Wednesday, January 12, 2011

Wednesday Night Stories: The Schweber Panegyric

As future stories will let you know, I was an awkward freshman. I stayed in my dorm room my first 48 hours of college. I carefully plotted out my map to each of my classes on the first day. I once wrote out a conversation on a post-it note and carried it in my hand to use as a script. But even with all this, I had one moment in the Fall of my freshmen year of college that made me pretty cool.

That inaugural semester I was taking "Western Political, Economic and Social Thought I: Ancient through Medieval." A topic that likely makes many of you fall asleep just reading the title, but makes me sit up in my chair. That class lead me to take a number of political philosophy courses and to collect a shelf full of books by Locke, Hume, and other Lost characters.

The class was caught by Professor Howard Schweber, a quintessential, semi-arrogant academic. But, boy, could he back it up. Once he came into class and had this exchange with someone in the front row:

Professor: "What did we read for today?"
Student: "Plato."
Professor: "Ok, (turning to the whole class) Plato was . . ."

He then launched into an hour-long lecture with no notes, no preparation, and no book in front of him. He was good. Very good.

And I was taking this class for honors credit, which meant the Professor himself would be grading my papers and all honors students would write two extra 5-page assignments.

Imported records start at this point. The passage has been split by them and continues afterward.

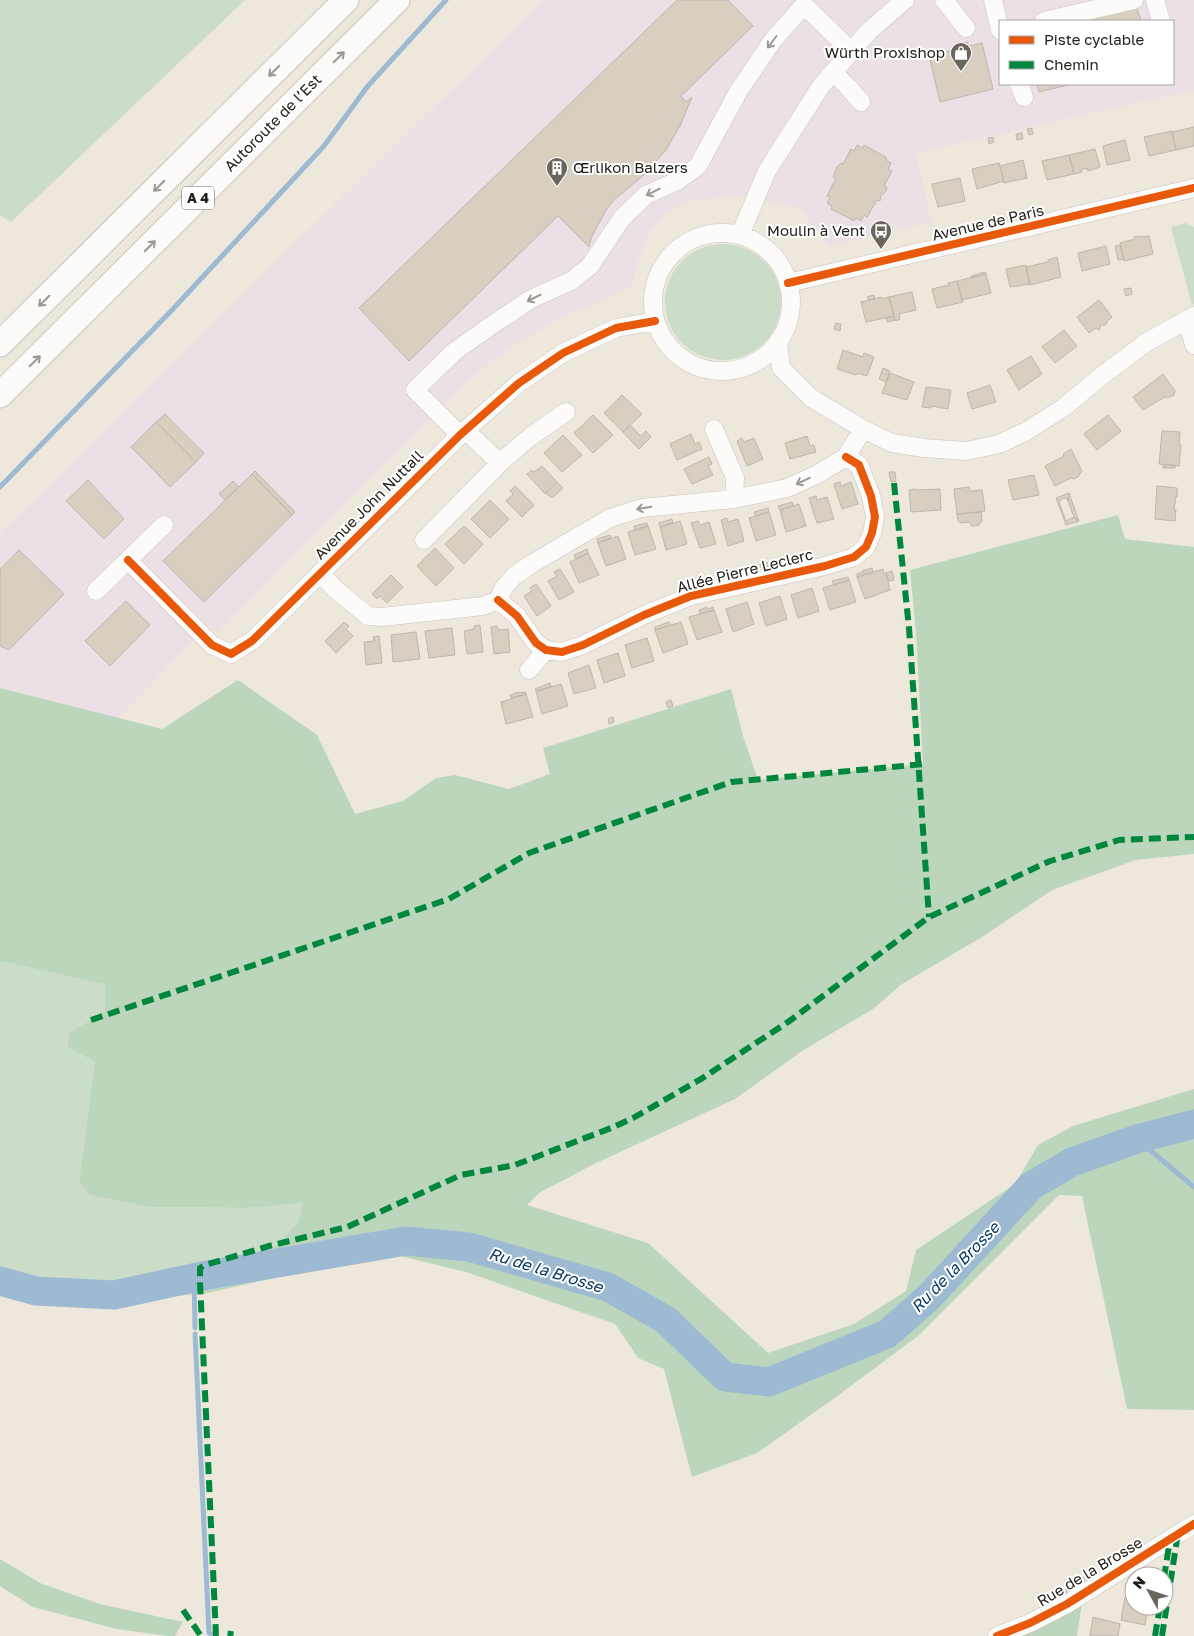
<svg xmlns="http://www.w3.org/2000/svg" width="1194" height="1636" font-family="'Golos Text',sans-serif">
  <rect width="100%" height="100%" fill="#ede7dc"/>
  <path fill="#ebe0e5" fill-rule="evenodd" d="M543 0H1194V90L916 153 931 222 829 246 799 208 740 196 688 201 664 215 649 234 637 264 632 287 596 303 560 317 498 356 462 386 218 633 209 625 118 718 0 688V533ZM1000 21H1173V84H1000Z"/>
  <path fill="#cbddc9" d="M0 0H245L11 222 0 215Z
    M1186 223 1194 227V304L1192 305 1171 227Z
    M665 302a58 58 0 1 1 116 0a58 58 0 1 1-116 0Z
    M0 961 105 983V1012L69 1047 95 1062 79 1181 89 1195 150 1207 249 1208 303 1203 299 1221 267 1255 118 1286 37 1282 0 1269Z"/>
  <path fill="#bcd6bd" d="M1118 515 1125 539 1194 547V854L1136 860 1052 890 982 937 902 984 873 1009 802 1051 735 1099 594 1164 539 1193 527 1205 648 1243 768 1353 854 1324 906 1291 916 1250 1015 1184 1038 1145 1073 1126 1194 1089V1410L1127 1409 1082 1196 1059 1195 918 1336 836 1397 757 1453 692 1477 664 1369 638 1358 615 1324 466 1272 400 1256 330 1265 208 1293 93 1304 18 1301 0 1296V1269L37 1282 118 1286 267 1255 299 1221 303 1203 249 1208 150 1207 89 1195 79 1181 95 1062 68 1047 69 1033 105 1012V984L0 961V688L162 729 238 680 317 735 355 814 403 801 436 778 455 775 509 789 550 774 543 748 731 689 743 736 758 780 923 764 916 632 910 570Z
    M0 1559 42 1584 100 1604 183 1622 175 1636H168L117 1629 33 1607 0 1586Z
    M1086 1575 1077 1636H998Z"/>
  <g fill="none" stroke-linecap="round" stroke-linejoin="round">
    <path stroke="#9dbad2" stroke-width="5" d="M0 487 172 310 324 146 367 87 446 0
      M1137 1139 1194 1187
      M194 1278 195 1328
      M195 1334 209 1633 212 1634"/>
    <path stroke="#9dbad2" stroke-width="29" d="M0 1281 36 1291 114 1295 202 1276 406 1241 469 1247 608 1287 666 1320 725 1377 769 1382 887 1334 929 1297 1031 1186 1072 1162 1137 1139 1194 1124"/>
  </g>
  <path fill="#d8cfc1" stroke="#bcb8af" d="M677 0H728L753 26 681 96 686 102 692 97 680 126 666 150 645 174 614 200 606 210 591 238 589 247 558 216 409 361 359 308Z
    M1137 8 1141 21H1087L1086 19Z
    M968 42V46L956 49 955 45Z
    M982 43 993 89 940 102 929 56Z
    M1037 84H1072L1039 92Z
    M1194 127V146L1176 150 1172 132Z
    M1032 128 1033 134 1029 135 1027 129Z
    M1172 131 1176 150 1149 156 1144 137Z
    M1022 133 1023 139 1017 140 1016 134Z
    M993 137 994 142 989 144 988 138Z
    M1125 140 1130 160 1107 165 1103 146Z
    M857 145 863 148 864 145 887 158 886 160 891 163 888 169 892 171 884 186 887 187 886 191 881 196 880 201 877 200 867 217 864 215 861 221 856 218 854 221 831 209 832 206 827 203 830 197 827 196 836 178 833 177 837 167 841 163 843 164 851 149 854 151Z
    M1095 149 1100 167 1088 171 1087 168 1081 170 1082 172 1074 174 1069 155Z
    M1069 155 1074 174 1047 180 1042 161Z
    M1023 160 1027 178 1004 183 1000 166Z
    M999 163 1004 181 977 189 972 169Z
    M960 178 965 201 938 207 932 184Z
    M1142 236V237L1149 236 1153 254 1124 261 1120 243 1135 239 1134 237Z
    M1120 245 1124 259 1118 260 1115 246Z
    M1106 246 1110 264 1082 271 1078 253Z
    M1057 257 1061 277 1030 285 1026 267 1048 262V260Z
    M1026 265 1030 284 1010 287 1006 269Z
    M985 272 986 274 971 278V276Z
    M986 274 991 293 962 300 957 281Z
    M957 281 963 302 937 308 932 289 949 285 948 283Z
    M1131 288 1132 294 1126 296 1124 289Z
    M912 292 916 310 899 314 900 319 895 321 889 297Z
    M874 295 875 299 869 300 867 297Z
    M882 297V299L889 297 894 316 866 322 861 302Z
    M1099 300 1112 317 1106 322 1107 323 1104 326 1103 324 1100 326 1101 328 1098 330 1096 328 1089 333 1077 317Z
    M894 316 895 320 887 322 886 318Z
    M836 323 841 324 840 331 834 329Z
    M1064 330 1077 346 1055 363 1042 347Z
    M843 350 863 357 864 353 874 357 867 376 857 373 856 375 837 369Z
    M1031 356 1042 374 1019 390 1007 370Z
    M883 368 890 371 886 382 879 379Z
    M890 373 914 382 907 400 882 393Z
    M1163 374 1175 391 1174 395 1170 397H1165L1143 410 1133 397Z
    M990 385 996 402 972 409 967 393Z
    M926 387 951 390 948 409 931 406V408L922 407Z
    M622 395 642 414 623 432 604 413Z
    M165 414 204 453 196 462 156 422Z
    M593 415 613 435 593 453 574 433Z
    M1108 415 1121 431 1097 450 1084 434Z
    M156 422 196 462 170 487 131 447Z
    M630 425 641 436 646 431 651 437 639 449 623 432Z
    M1162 431 1180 432 1179 445H1181L1179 466 1159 464Z
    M691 434 695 444 699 442 702 449 677 460 670 444Z
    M563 435 582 455 562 472 544 453Z
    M807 436 810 446 814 445 816 452 790 459 785 443Z
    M742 438 744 442 754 438 763 459 747 466 737 441Z
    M1071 449 1082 471 1080 473 1079 476 1074 479 1071 478 1055 486 1045 466 1064 456 1063 454Z
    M709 457 712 464 708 466 713 475 692 484 684 469Z
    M1163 465H1175V468H1163Z
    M542 466 557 482 545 494 527 474 532 470 534 472Z
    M255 471 295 512 292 515 252 474Z
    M889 472H895L896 481 891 482Z
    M252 474 292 515 204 602 163 561Z
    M1034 475 1039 495 1013 500 1008 480Z
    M88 480 124 519 104 539 66 501Z
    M233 481 239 487 225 500 219 494Z
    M557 482 563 488 553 497H550L546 493Z
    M840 482 841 486 851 482 858 504 842 509 834 484Z
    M515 486 534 505 522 517 506 501 513 494 510 491Z
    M1157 486 1177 488V497L1176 496 1174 510H1176L1175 521 1155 519Z
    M969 487 970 491 982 490 985 511 957 514 954 489Z
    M916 489V490L940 489 941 510 911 512 909 490Z
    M1069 493 1068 501 1066 498H1063L1059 502 1066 521 1074 517 1079 521 1066 525 1056 498Z
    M1069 493 1079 521 1074 517 1068 501Z
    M816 496 817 500 827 497 834 519 817 523 809 498Z
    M490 500 509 519 490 538 471 519Z
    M792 502 793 506 780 510 778 506Z
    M799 504 806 526 786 532 780 510Z
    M768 508 769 512 756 516 754 512Z
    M769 512 776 535 756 541 749 518Z
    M981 512 982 521 979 525 972 526 969 522 961 523 958 521 957 514Z
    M727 518 728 522 738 519 744 541 728 546 721 520Z
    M672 519 673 523 660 527 659 523Z
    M680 521 687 544 666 550 660 527Z
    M698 521 700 525 709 522 716 544 700 548 691 523Z
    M647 523 648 526 635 530 634 526Z
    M464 526 483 544 464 564 445 544Z
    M648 526 656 549 635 555 628 532Z
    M610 535 611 538 598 543 597 539Z
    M618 536 626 559 606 566 598 543Z
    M435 548 454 568 436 586 417 566Z
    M587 549 588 553 576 559 574 555Z
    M19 550 64 594 9 650 0 646V569Z
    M588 553 599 575 579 583 570 562Z
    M767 562 768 567 761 568 760 564Z
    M872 568 873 572 857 577V574L863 572 862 571Z
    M560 569 574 592 559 600 548 581 557 576 554 572Z
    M883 569 884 574 886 573 890 590 865 599 857 577Z
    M892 571 894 580 889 581 886 573Z
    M391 575 403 587 387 603 380 596 377 599 372 594Z
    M848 577 849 580 834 585 832 581Z
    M849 580 856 602 830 610 823 588Z
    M536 584 551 606 537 616 524 596 532 591 530 588Z
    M812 588 819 611 798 618 791 595Z
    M780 596 787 619 766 626 759 603Z
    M126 601 150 625 110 666 85 641Z
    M747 602 754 624 733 632 726 609Z
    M707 607 708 609 713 607 714 610 700 614 699 610Z
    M714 610 722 632 697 640 689 617Z
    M344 622 349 626 346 629 353 636 336 653 325 641Z
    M669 622 671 625 655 630V627Z
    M681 622 688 644 663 653 655 630Z
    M480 625 483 652 467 654 464 631 474 629V626Z
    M497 626 498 630 508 629 510 652 494 654 491 627Z
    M452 628 455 655 429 658 425 631Z
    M416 632 420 659 393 662 391 635Z
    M379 636 382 663 366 665 364 642 374 641 373 637Z
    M647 638 654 661 632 668 625 645Z
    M618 653 625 676 604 683 597 660Z
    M589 665 596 688 574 694 568 673Z
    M550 683 551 687 536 691 535 689Z
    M561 684 568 706 542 714 536 691Z
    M519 692V693L525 692 526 694 511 698 510 695Z
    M526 694 533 717 506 724 501 702Z
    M671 700 673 706 668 708 666 702Z
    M613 717 614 722 609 724 608 719Z
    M1125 1597 1134 1598V1606H1148L1145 1625 1121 1620Z
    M1093 1617 1120 1624 1118 1636H1090Z"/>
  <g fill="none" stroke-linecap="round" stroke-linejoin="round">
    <g stroke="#c9c4bc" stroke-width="19">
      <path id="minor" d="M944 0 966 28
        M993 0 1000 30
        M1155 0 1161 21
        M1044 21 1134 0
        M833 72 848 87 861 102
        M1019 84 1024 97
        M653 302a69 69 0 1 1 138 0a69 69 0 1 1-138 0Z
        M740 235 767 171 821 86 869 31 905 0
        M788 283 1194 188
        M1187 319 1194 345
        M778 341 781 368 811 398 863 429 892 443 924 448 966 451 999 444 1025 432 1063 408 1104 374 1147 342 1194 316
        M714 429 735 478 734 499
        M465 430 500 463
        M460 435 415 390 455 351 492 325 531 299 571 281 590 266 622 218 646 195 677 181 698 166 738 92 773 40 804 5 852 52
        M424 540 503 460 530 437 566 412
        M128 560 212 645 231 654 252 641 460 435 519 383 563 353 616 328 655 321
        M320 573 335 589 368 616 382 617 483 606 498 600 503 589 514 576 533 563 610 518 642 508 734 499 787 488 816 475 846 457 863 429
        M96 591 164 525
        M498 600 517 616 536 643 546 650 562 652 583 645 644 615 691 596 825 566 854 557 866 547 872 533 875 517 871 496 859 465 846 457
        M529 670 546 650
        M997 1636 1030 1623 1067 1604 1194 1524"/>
    </g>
    <g stroke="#c9c4bc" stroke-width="27">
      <path id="highway" d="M0 344 346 0
        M0 395 397 0"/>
    </g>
    <use href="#minor" stroke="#fcfbfa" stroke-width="18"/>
    <use href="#highway" stroke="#fcfbfa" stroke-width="25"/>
    <path stroke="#00873e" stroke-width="6" stroke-dasharray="12 6" stroke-linecap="butt" d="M894 483 909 628 929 917
      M91 1020 449 899 529 853 731 782 924 764
      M1164 1578 1170 1539
      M183 1610 201 1636
      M216 1636 200 1282V1268L205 1265 269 1246 347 1227 461 1175 515 1165 611 1128 633 1118 701 1079 788 1022 929 917 1050 861 1119 840 1194 837
      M230 1636 231 1631
      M1155 1636 1160 1606
      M1162 1636 1178 1533"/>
    <g stroke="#fff" stroke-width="11">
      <path id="cycleway" d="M788 283 1194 188
        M128 560 212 645 231 654 252 641 460 435 519 383 563 353 616 328 655 321
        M498 600 517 616 536 643 546 650 562 652 583 645 644 615 691 596 825 566 854 557 866 547 872 533 875 517 871 496 859 465 846 457
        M997 1636 1030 1623 1067 1604 1194 1524"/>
    </g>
    <use href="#cycleway" stroke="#e8590c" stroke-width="8"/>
  </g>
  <defs><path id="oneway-shaft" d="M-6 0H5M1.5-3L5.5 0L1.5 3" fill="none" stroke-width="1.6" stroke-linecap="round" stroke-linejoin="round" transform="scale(1.25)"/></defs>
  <g stroke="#9b9895">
    <use href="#oneway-shaft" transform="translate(772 42) rotate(127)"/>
    <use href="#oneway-shaft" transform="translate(339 57) rotate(-45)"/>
    <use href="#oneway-shaft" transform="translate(274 71) rotate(135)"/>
    <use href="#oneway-shaft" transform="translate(159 186) rotate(135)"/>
    <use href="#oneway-shaft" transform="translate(653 192) rotate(153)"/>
    <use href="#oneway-shaft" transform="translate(150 246) rotate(-45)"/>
    <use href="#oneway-shaft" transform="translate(534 298) rotate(154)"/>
    <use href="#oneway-shaft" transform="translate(44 301) rotate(135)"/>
    <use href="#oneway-shaft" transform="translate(35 361) rotate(-45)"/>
    <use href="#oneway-shaft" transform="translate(803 481) rotate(155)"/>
    <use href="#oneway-shaft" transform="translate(644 508) rotate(170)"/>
  </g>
  <defs>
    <g id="shop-pin" transform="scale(1.125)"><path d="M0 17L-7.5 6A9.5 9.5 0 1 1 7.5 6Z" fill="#6a665d" stroke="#fff"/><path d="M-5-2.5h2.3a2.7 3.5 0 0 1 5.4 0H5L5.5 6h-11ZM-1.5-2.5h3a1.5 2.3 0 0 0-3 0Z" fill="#fff"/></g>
    <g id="building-pin" transform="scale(1.125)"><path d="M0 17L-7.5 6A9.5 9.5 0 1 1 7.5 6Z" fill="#6a665d" stroke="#fff"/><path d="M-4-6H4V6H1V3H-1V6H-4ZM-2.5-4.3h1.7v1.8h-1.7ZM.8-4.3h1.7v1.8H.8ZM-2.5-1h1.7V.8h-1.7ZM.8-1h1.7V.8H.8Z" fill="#fff"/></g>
    <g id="bus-pin" transform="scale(1.125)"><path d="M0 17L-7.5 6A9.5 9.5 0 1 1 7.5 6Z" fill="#6a665d" stroke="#fff"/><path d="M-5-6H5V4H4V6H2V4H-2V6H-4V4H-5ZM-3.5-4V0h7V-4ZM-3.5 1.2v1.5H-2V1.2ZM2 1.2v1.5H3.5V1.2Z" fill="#fff"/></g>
  </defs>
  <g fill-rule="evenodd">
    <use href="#shop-pin" x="961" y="53"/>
    <use href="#building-pin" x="557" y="168"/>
    <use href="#bus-pin" x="881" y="231"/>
  </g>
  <g text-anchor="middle" stroke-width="4" stroke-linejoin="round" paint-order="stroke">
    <rect fill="#fff" stroke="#66635e" stroke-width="1" x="182" y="186.5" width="32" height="23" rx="4"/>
    <g font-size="14" font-weight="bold" fill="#242019">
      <text x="198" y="203">A 4</text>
    </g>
    <g font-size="15" fill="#242019" stroke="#fff" text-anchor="end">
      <text x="945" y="58">Würth Proxishop</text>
      <text x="573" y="173" text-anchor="start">Œrlikon Balzers</text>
      <text x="865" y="236">Moulin à Vent</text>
    </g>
    <g font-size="15" fill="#242019" stroke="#fff">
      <text transform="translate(273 123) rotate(-45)" y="5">Autoroute de l’Est</text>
      <text transform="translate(988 223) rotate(-13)" y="5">Avenue de Paris</text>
      <text transform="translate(369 505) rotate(-45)" y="5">Avenue John Nuttall</text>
      <text transform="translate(745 571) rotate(-14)" y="5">Allée Pierre Leclerc</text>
      <text transform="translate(1090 1572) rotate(-31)" y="5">Rue de la Brosse</text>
    </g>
    <g font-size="16" font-style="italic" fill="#0a3b62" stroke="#fff">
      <text transform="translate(955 1267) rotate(-46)" y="6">Ru de la Brosse</text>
      <text transform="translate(546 1270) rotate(17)" y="6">Ru de la Brosse</text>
    </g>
  </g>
  <rect x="999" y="20" width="175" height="65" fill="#ffffff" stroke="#a7a6a3"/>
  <rect x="1009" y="36" width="25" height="8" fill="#e8590c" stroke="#a7a6a3"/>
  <text x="1044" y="45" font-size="15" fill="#242019">Piste cyclable</text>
  <rect x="1009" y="61" width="25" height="8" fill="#00873e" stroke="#a7a6a3"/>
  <text x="1044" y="70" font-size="15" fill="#242019">Chemin</text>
  <g transform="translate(1149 1591) rotate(310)"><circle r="24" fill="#ffffff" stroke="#a7a6a3"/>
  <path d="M0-4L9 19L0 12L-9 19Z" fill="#6a665d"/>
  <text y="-8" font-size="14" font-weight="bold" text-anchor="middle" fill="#242019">N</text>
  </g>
</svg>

The class was going well. We'd covered Homer, Plato, Aeschylus, Paul, and Augustine and I had already turned in my first honors paper and our first regular paper. At this point the reality of college was also setting in. I had a lot of papers to write. A lot of reading to do. A lot of stupid things to do when I should have been asleep. And I began to consider how I could work this system in my favor.

So I looked at my class syllabus and saw an interesting inconsistency. The syllabus had a separate section with notes about students taking the class for honors credit and this section didn't list how the grading of our 2nd
honors paper would be computed.

Did I care how my grade would be figured?

No.

But I saw an opportunity and I jumped on it. I'm still shocked I did this, even more shocked that my freshmen personality had the gumption to try this, but I promise it did happen. I penned a late night email to my professor about the seeming discrepancy on the syllabus and asked:

"So will the final honors paper be graded separately, as a part of the 1st paper, or perhaps, will the 2nd paper be cancelled altogether? If the latter option was chosen I may be inspired to write a panegyric in your honor. Just a thought."

For those who don't deal in Greek oration terms, a panegyric is a speech or verse written to give high praise to a person or thing (the week before we had read a panegyric in class).

Now there was one fact I hadn't considered. I sent this email late on Tuesday night and the following day I not only would have class with Professor Schweber but I would be turning in a paper. So, here, the day after sending a potentially presumptuous email to my professor I would literally march to the front of our large class in Bascom 272 and hand that professor a paper with my name (same as the name on the email) printed on the center of the title page. There was a good chance I was going to get called out in front of 200 plus people.

So, I went to class the next day, handed my paper to him and quickly turned around with my eyes on the floor. I was two steps from getting back to my seat when I heard, a loud, clear, somewhat energetic voice,

"Mr. Nettleton."

I turned around slowly as if to say, "That's me."

Professor Schweber looked at me, one eyebrow raised, and inquired, "A panegyric?"

"I'll see what I could do," I somehow trembled out while sounding confident.

"I'll consider it."

I breathed a deep breath of relief, he was actually smiling about it, he apparently had not taken it the wrong way. But the best was yet to come, as at the end of class he announced, "And for the honors students, due to a highly creative classmate of yours, the second paper will be optional. You can write it if you want."

No way. I had just emailed my way out of writing a paper. I win.

And I did follow through on writing that panegyric, which I just read. The writing was awful, but there were references to leather jackets and Eric Clapton, so that counts for something, right?

2 comments:

Evan said...

Wonderful storytelling. I even lol'd to myself.

Unknown said...

So are you going to put the panegyric on the blog or what?